Bruno Coulombe, dans sa critique de Savage Sinusoid, reprochait au projet une approche parfois humoristique. Il y a certes un aspect ludique dans cette musique si singulière, notamment avec l’utilisation de sons d’animaux (on y entend des échantillons de chèvre et de poule) mais cela ne m’apparaît pas être dans une perspective humoristique ou parodique, du moins pas aussi explicitement que le fît Mr Bungle, par exemple.

Certains pourraient reprocher à Igorrr de faire du surplace, en utilisant une quincaillerie assez similaire à celle de son précédent album. Cette critique m’apparaît plus ou moins valable et met surtout en lumière les défis inhérents à une démarche aussi singulière. Personne ne reprocherait à un projet rock ou jazz d’utiliser les mêmes instruments ou éléments que sur ses oeuvres précédentes. Mais pour un artiste expérimental, qui sort de la boîte, on aura l’impression qu’il se répète s’il adopte une démarche similaire plus d’une fois. On y verra une redite. Je m’y oppose ! 

La démarche d’Igorrr poursuit en quelque sorte une certaine tradition d’éclectisme entamée ou poursuivie par Frank Zappa, Mr Bungle John Zorn et cie. Toutefois, Igorrr s’y démarque par une approche singulière qui combine une écriture instrumentale avec une production découpée au couteau rappelant celle de la musique électronique. Tout ici, ou presque, a été joué et enregistré par des musiciens en studios; on ne recherche toutefois clairement pas un effet band live.
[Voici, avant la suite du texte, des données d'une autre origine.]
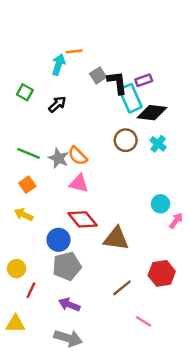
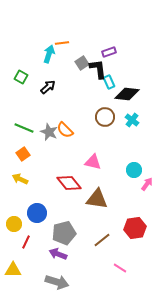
purple rectangle: (144, 80) -> (109, 52), moved
cyan rectangle: (130, 98) -> (109, 82), size x0.6
pink triangle: (79, 183) -> (93, 162), moved
blue circle: (59, 240) -> (37, 213), moved
gray pentagon: (67, 266) -> (64, 233), moved

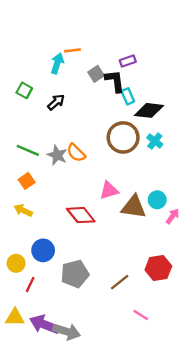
brown circle: (105, 117) -> (123, 137), size x1.4
pink triangle: (93, 162) -> (109, 190), turned -30
brown triangle: (97, 199) -> (134, 207), moved
purple arrow: (58, 254) -> (44, 324), moved, size x1.4

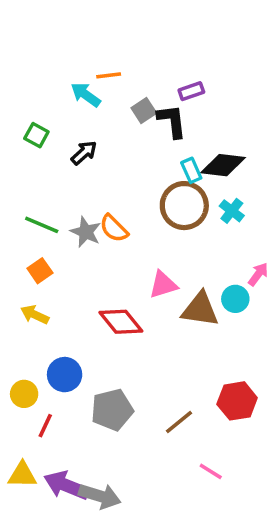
cyan arrow: (57, 63) -> (86, 95), turned -72
cyan rectangle: (128, 96) -> (191, 170), moved
pink arrow: (172, 216) -> (258, 274), moved

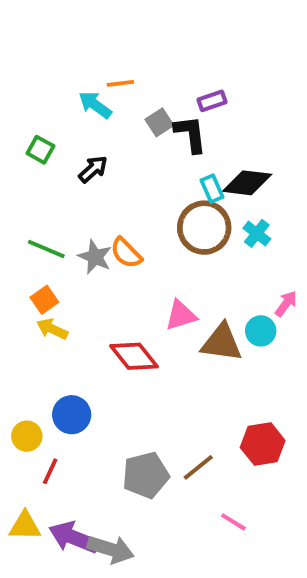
yellow arrow: (35, 315) -> (52, 329), moved
gray pentagon: (112, 410) -> (146, 475), moved

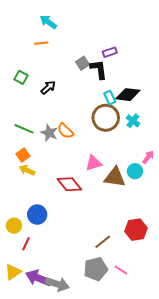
orange line: (120, 83) -> (41, 43), moved
cyan arrow: (95, 105) -> (48, 22), moved
gray pentagon: (146, 475) -> (96, 269), moved
yellow triangle: (25, 526) -> (13, 272), turned -36

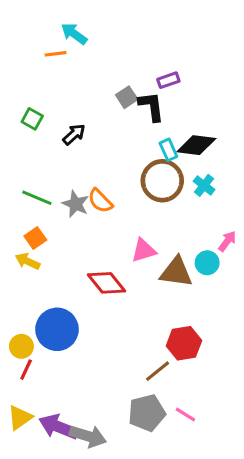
orange line: (41, 43) -> (55, 54), moved
yellow arrow: (27, 170) -> (28, 261), moved
blue circle: (37, 215) -> (57, 329), size x1.4
red hexagon: (136, 230) -> (184, 343), moved
red line: (26, 244) -> (26, 370), moved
Il n’y a pas véritablement de pièces faibles sur cet album. Plusieurs moments se démarquent toutefois du lot :  passages a aappella de Polyphonic Rust, la présence de Georges Corpsegrinder Fischer, actuel chanteur de Cannibal Corpse, sur Parpaing, les riffs de guitare et basse sur Very Noise, les inflexions orientales de Camel Dancefloor, le mélange chanson italienne / death métal de Kung-fu Chèvre.

Une oeuvre aussi éclectique que celle d’Igorrr nécessite un état d’esprit assez particulier pour être bien abordé. Définitivement, c’est une oeuvre qu’on pourrait qualifier de post-moderne, en ce sens qu’elle mélange sans distinctions plusieurs esthétiques, brouillant les codes, faisant fi de certaines hiérarchies, notamment entre musiques populaires et savantes. On peut assez facilement prévoir certaines critiques formulées à l’encontre d’une telle musique. Les connaisseurs de classique trouveront sans doute l’écriture facile, voire cliché. Les amateurs de métal pourront facilement citer quelques autres groupes plus brutaux, plus complexes. Prises individuellement, les références dans la musique d’Igorrr peuvent apparaître faciles. Mais l’habileté, la virtuosité j’oserais dire, dont fait preuve Igorrr dans ses compositions rehausse le tout, à mon avis.